Aqua Comms offers capacity services on several routes across the Atlantic, the Irish Sea and onwards through the North Sea to Denmark, providing 10Gb and 100Gb wavelengths, as well as 400Gb options on its transatlantic AEC-1, AEC-2 and AEC-3 cables.
The company’s latest endeavour is the EMIC-1 cable, an investment by D9, which Aqua Comms will operate and manage. The cable, which is expected to go live in 2024, will connect the key European hubs of Barcelona, Marseille and Genoa with Salalah, Oman, and Mumbai, India, bringing a high-capacity system to rapidly growing underserved markets.
Talking of the buildout trajectory, Bayly says: “We have the Atlantic covered and we’ll add more there.
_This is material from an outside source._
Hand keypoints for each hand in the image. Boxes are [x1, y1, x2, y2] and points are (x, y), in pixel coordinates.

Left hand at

We’ve now reached out to India, and we’ll keeping going to connect major hub locations around the world and run those subsea assets really efficiently.”
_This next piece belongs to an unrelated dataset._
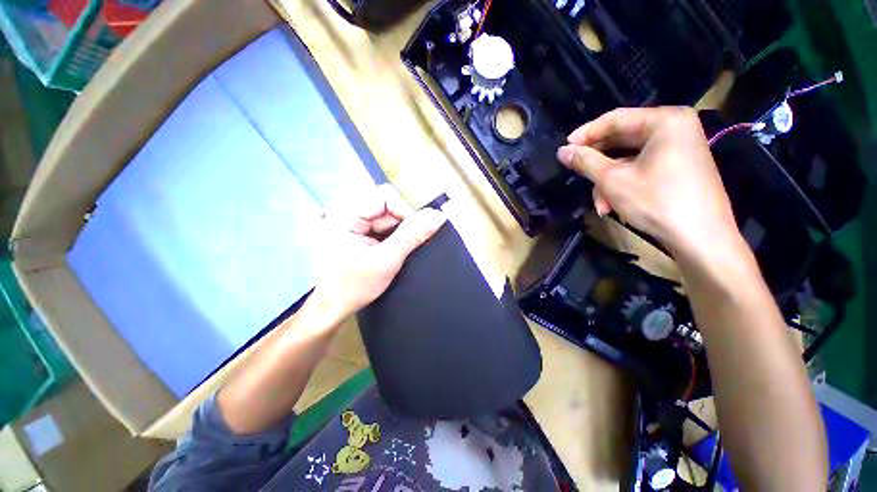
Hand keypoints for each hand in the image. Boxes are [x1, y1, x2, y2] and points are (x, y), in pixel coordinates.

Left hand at [309, 185, 445, 324]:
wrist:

With the number of projects growing and further expansion planned for the future, Bayly elaborates on how the evolving wholesale world has broadened the opportunities for streamlined sellers of capacity like Aqua Comms.
“Wholesale is widening in terms of the sectors that it reaches and the types of companies buying it, because of the digital transformation that companies are going through.”
That environment creates big opportunities for those that are able to find their place in this critical market, he adds. “It’s about making sure that there is a clear understanding about where we all fit and how we can drive profitability that is sustainable for the longer term.”
Aqua Comms also benefits from having projects involving cable partnerships with the likes of Meta and Google, which have been leading the OTT charge on adding capacity and building their own cable systems. Together, for example, they have worked on the Havfrue cable, including delivering AEC-2 for Aqua Comms as its part of the system.
All this activity during the digital transformation means that players in this new wholesale world that has evolved in tandem have the chance to seize on some real momentum going forward. “The market’s running at 100 miles an hour because there’s such an insatiable desire for data,” says Bayly. “In pretty much every part of the world there’s activity happening.”